Now here’s a story for you, I’m not sure if it’s 100% true, but I’m prepared to make bet that it is. As I mentioned crumpets are notorious for going mouldy very quickly, and this is because they are only partially cooked. Unlike all other baking processes, the top surface of the crumpet isn’t heated above 60degC, so it doesn’t kill off all the bugs and bacteria that is living in the batter. And to make matters worse, since they are heated, it creates a warm moist environment, which is perfect to harbour the growth of bacteria. So by the time it’s packed it already has elevated bacteria levels, and so it doesn’t take long for there to be an outbreak, which can be seen as the mould.
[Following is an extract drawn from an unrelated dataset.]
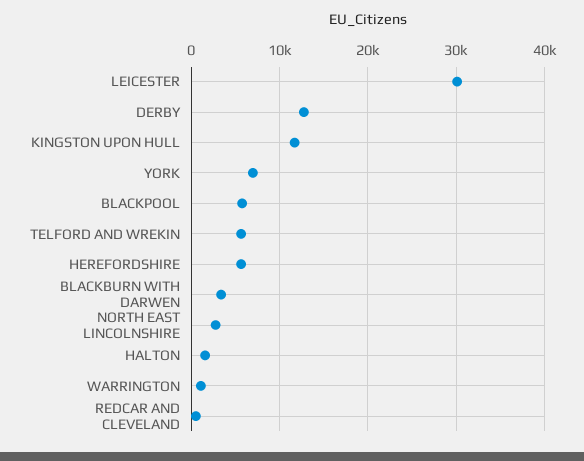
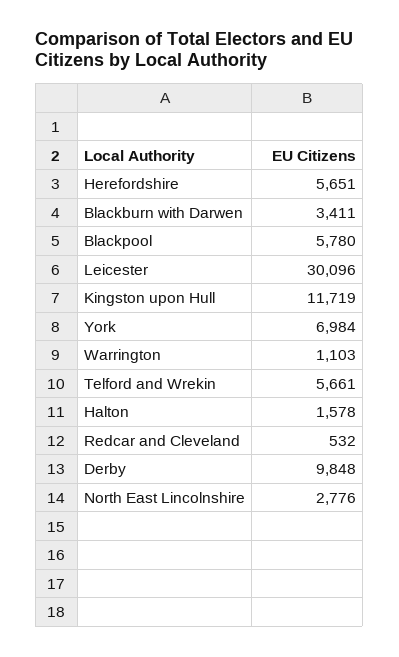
DERBY: 13000 -> 9848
This means that they have a very high return rate of mouldy product, which costs the business money. So they put their noggins together and tried to come up with a way people could have the taste and texture of crumpets, but also cook them fully so as to alleviate the mould issue. And this is when the crumpet toast was born. They don’t make it on this site, but I think it’s made in the NSW site. One of our engineers commissioned that plant, so I’ll ask her.
Now the reason why the crumpet toast is the solution, is because as you can see, it’s more like a baked loaf of bread. This means that it has been through the ovens and heated to over 60degC and all the bacteria is killed off.
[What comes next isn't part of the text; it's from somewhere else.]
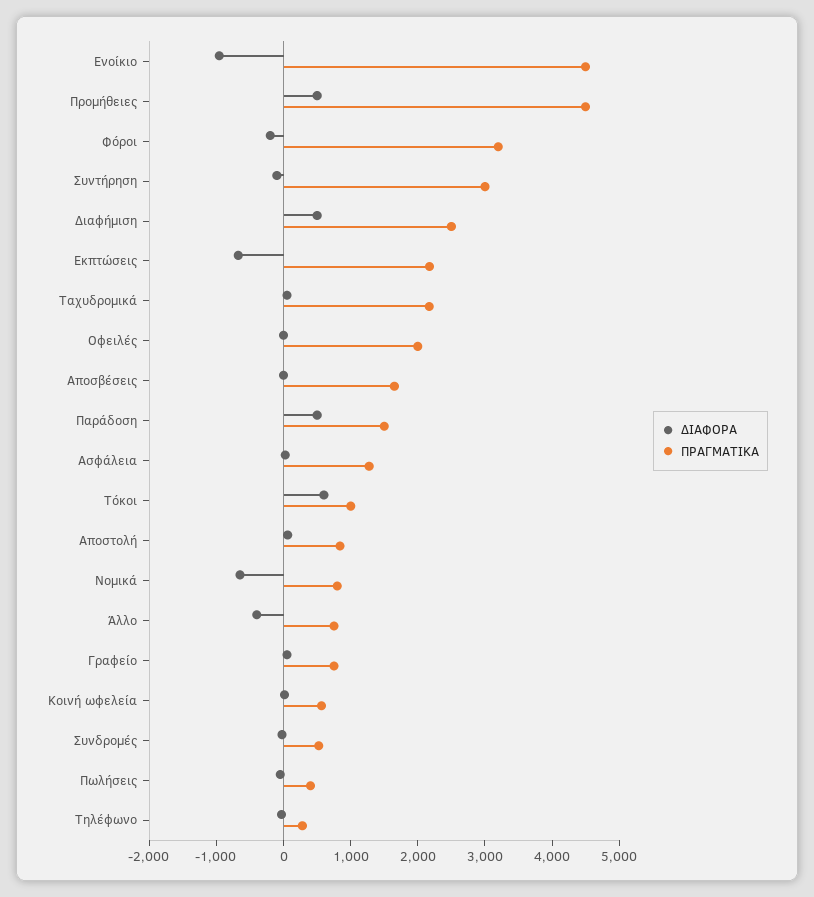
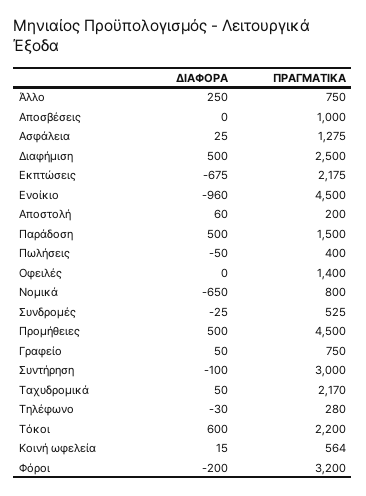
ΠΡΑΓΜΑΤΙΚΑ, Οφειλές: 2000 -> 1400
ΠΡΑΓΜΑΤΙΚΑ, Αποσβέσεις: 1600 -> 1000
ΠΡΑΓΜΑΤΙΚΑ, Τόκοι: 1000 -> 2200
ΠΡΑΓΜΑΤΙΚΑ, Αποστολή: 800 -> 200
ΔΙΑΦΟΡΑ, Άλλο: -400 -> 250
So over the last few years the food technologists would have been scratching their heads and experimenting with a way to come up with a batter that could be baked, and have the same taste and texture as a normal crumpet. I personally think they have done a very good job, since it’s very close.
So that’s my belief as to why the crumpet toast was invented. Purely to extend the shelf life of the product so that it becomes more profitable.
(makes 25-30 small ones using egg rings – I made a half lot of 16)
- 750ml (3cups) milk
- 1 teaspoon caster sugar
- 7g (1 sachet) dry yeast
- 30grams/1oz butter
- 500grams (3 2/3 cups) plain flour
- 1 teaspoon salt
- egg rings and extra butter to grease pan and rings
Cooking time: an hour to rise, an hour to cook
1. Warm the milk gently sot hat it feels the same temperature as your finger. Too hot and you’ll kill the yeast. Dissolve the yeast in 2 tablespoons of the milk (I needed 1/2 cup of milk to do this). Mix the flour and salt and stir i the milk and butter then the yeast. Stir until it’s an even, fairly thick batter. Cover and leave to rise about 60-90 minutes in a warmish place covered with a tea towel (since it is cold and there is no warm place or sun at 4am, I placed the bowl in a larger bowl with warmish hot water). It should be bubbly and able to be poured, though slowly. Transfer to a large jug.
2. Grease egg rings and a griddle or a large heavy based frypan. A spray oil works wonders but butter tastes a lot better. Heat gently over a medium flame and pour mixture about 2/3 of the way up the egg rings (my mixture wasn’t thin enough to pour, more just dollop and spread to the sides). They will continue to rise to don’t overfill. Cook for about 6-7 minutes on one side, so the top gets a few holes and has started to dry out, but beware the base doesn’t get too dark. A lower heat helps but too low and the bubbles don’t form as well. If they’re not forming the holes, add a touch more milk to the batter. Remove egg rings and turn over (I prefer to turn and then after a minute remove the egg rings so that they try and stay round as much as possible). Cook for 2 minutes on the other side to brown.